* _Source data_:
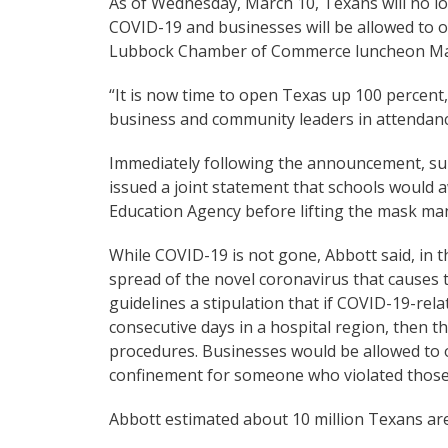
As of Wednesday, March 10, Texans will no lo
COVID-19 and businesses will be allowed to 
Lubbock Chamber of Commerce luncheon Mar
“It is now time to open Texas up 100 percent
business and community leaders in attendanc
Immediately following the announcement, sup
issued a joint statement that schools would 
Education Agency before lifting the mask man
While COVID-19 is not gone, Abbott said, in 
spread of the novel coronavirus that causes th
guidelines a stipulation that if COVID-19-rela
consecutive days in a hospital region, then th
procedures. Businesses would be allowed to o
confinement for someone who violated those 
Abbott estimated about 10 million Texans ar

* * *

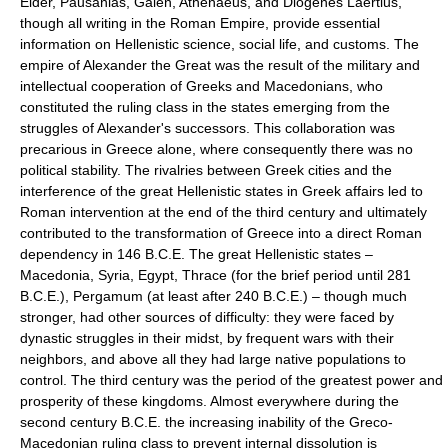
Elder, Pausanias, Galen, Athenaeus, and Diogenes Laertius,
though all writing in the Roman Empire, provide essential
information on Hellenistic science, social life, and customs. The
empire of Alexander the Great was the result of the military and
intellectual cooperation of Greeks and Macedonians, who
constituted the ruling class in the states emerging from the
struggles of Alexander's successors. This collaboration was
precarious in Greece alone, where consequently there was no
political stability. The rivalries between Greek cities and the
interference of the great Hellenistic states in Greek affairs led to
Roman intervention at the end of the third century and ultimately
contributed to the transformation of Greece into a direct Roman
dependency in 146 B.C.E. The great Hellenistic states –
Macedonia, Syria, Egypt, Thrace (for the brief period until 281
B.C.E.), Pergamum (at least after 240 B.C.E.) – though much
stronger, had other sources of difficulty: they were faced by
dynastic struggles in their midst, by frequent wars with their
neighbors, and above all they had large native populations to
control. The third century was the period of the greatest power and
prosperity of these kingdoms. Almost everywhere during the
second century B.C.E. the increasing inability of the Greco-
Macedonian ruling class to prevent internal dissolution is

==

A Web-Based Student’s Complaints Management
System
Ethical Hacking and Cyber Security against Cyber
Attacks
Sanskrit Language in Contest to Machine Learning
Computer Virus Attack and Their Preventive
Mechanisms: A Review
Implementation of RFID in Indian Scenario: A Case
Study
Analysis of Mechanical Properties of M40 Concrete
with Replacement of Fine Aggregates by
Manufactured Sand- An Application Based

* _What to work on_:
Extract the lines of the preceding material that run from the line with "contributed to the" through the line with "control. The third", inclusive, reproducing them exactly and adding nothing.

* _Finished task_:
contributed to the transformation of Greece into a direct Roman
dependency in 146 B.C.E. The great Hellenistic states –
Macedonia, Syria, Egypt, Thrace (for the brief period until 281
B.C.E.), Pergamum (at least after 240 B.C.E.) – though much
stronger, had other sources of difficulty: they were faced by
dynastic struggles in their midst, by frequent wars with their
neighbors, and above all they had large native populations to
control. The third century was the period of the greatest power and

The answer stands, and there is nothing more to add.